Joaquin Phoenix turned down previous superhero films specifically because he didn’t want to sign on to the grind of having to come back to the same character again and again. And there would be absolutely no artistic upside in bringing Arthur Fleck back to get punched around by Robert Pattinson’s Batman. While hearing that might be disappointing to fans, it’s significantly better for DC movies. We’re already starting to tire of the cliffhanger endings and “just wait until you see the next one” marketing that accompanies these superhero flicks, as they start to blur together into an undifferentiated mass.

That’s one reason Black Panther was so commercially and critically successful – although it was certainly set in the Marvel cosmos, it wasn’t rigidly beholden to it. Same with Spider-Man: Into The Spider-Verse from Sony. Although they both worked in the standard three-act formula of heroes eventually triumphing over villains, they ventured outside of the presentation that has become a cliche and gave us something that felt new, like Joker does.

Joker

The Next Joke

What makes comics so interesting is their vast field of potential. While Marvel’s Cinematic Universe hooks viewers in with the promise of a network of connections and references to get (or read about afterwards on the Internet), the fractured continuity of the major comic book universes points to the eventual collapse of that model. Both Marvel and DC have rebooted and retconned their timelines dozens of times. Pretty soon, your movie actors are going to age out of your spandex as well, and then where will you be?

How much better, then, to go the other way and tap into the multiverse? And not just the idea of “here’s the superhero you know, but with a different costume, watch him fight,” but in a way that harnesses the charge of these iconic characters to make movies that have the idiosyncratic vibe of a Joker. Movies where the good guys and the bad guys aren’t smashed against each other like action figures. Movies that aren’t so occupied with setting up the next movie, and the one after that, that they can’t take the time to let great actors make gutsy choices with interesting scripts.

Think about the kinds of stories you can tell when you don’t have to end your film with a big superpowered punch-up (or the closing of a CGI vortex)? If superhero movies want to avoid the risk of burnout, they’re going to need to embrace change. For all its faults, Joker shows us one way that could happen, as do projects like Venom, the comedy-centric Deadpool movies and Fox’s long-delayed New Mutants film, which was supposed to be a straight up horror flick starring Xavier’s young students. None of those movies have “heroes,” but they were all interesting.

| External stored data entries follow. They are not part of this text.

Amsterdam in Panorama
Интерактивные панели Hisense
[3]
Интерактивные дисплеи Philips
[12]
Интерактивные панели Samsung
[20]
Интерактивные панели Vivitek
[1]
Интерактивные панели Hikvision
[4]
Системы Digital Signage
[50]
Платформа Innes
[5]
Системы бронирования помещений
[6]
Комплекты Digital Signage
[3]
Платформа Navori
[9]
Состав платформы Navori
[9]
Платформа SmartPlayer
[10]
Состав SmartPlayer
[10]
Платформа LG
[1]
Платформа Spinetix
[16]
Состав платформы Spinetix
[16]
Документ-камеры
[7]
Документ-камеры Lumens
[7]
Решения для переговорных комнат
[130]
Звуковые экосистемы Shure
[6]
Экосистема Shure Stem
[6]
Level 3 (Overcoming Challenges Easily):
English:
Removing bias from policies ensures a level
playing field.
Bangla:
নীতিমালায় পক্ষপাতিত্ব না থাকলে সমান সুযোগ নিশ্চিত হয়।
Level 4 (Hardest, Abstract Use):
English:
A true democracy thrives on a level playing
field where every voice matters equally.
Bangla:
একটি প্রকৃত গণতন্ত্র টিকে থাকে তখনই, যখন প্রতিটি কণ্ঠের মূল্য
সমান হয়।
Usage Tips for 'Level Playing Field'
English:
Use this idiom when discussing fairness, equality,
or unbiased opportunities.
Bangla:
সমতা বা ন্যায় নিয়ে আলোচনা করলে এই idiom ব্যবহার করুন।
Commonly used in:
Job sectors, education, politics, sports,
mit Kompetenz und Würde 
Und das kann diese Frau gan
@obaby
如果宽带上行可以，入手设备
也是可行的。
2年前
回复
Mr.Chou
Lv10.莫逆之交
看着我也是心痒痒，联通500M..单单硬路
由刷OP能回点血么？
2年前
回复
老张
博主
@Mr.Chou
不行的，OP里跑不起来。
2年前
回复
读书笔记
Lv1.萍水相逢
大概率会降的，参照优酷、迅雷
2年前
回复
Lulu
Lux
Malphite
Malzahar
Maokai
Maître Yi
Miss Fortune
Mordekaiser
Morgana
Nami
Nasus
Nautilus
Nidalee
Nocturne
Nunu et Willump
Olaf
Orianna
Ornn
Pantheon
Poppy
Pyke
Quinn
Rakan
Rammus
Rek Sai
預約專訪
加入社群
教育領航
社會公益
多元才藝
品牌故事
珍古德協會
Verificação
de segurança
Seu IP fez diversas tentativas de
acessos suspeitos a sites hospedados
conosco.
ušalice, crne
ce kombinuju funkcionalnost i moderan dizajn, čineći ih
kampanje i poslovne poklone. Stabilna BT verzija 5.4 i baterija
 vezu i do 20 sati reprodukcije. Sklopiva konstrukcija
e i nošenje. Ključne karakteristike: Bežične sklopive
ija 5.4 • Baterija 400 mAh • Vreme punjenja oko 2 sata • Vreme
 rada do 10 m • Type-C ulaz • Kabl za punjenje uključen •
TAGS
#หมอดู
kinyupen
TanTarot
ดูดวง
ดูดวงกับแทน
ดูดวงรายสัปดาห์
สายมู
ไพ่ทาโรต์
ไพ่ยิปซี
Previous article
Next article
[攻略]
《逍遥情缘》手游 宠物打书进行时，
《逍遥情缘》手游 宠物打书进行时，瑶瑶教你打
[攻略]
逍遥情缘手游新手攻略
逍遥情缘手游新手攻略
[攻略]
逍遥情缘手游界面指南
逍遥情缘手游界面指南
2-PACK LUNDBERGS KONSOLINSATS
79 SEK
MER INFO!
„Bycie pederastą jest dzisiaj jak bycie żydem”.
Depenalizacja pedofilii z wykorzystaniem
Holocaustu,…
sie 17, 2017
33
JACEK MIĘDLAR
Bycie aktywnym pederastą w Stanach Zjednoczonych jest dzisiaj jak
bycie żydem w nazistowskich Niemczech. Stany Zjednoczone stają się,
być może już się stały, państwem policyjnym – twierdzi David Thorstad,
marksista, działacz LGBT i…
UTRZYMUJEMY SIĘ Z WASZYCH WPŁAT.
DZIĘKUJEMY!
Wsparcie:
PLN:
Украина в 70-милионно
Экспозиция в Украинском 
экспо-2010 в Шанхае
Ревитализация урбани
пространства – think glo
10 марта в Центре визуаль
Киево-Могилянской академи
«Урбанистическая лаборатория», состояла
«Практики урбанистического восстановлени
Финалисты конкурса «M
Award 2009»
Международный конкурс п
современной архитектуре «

Imagine movies that took the rich lore of the Marvel and DC universes and explored them in different directions. Imagine a Fantastic Four movie along the lines of something like Annihilation, where the cosmic ray-changed quartet grapple with the changed nature of their lives instead of smashing up Dr. Doom. Or take Jonathan Hickman’s recent reboot of the X-franchise as a way to explore mutant-human relationships and futuristic science, instead of a one-way path to CGI energy explosions before the credits (and near-mandatory post-credits scenes). Ava DuVernay’s upcoming New Gods has us intrigued for just that reason – although the Kirby originals are choked with bombast, they’re also morally rich, complex and super weird, and we can’t see her and Tom King settling for just another good vs. evil plot.

Comic books haven’t been kid stuff for decades. It’s time for comic book movies to make the same transformation. We’re not arguing for everything to be another Joker. We do love a good superpowered slugfest, and always will. But if the genre is going to be more than just a fad, it needs creators willing to push outside of the commercially successful comfort zone and really embrace what makes these fictional universes special beyond beefy guys with their underwear on outside of their spandex.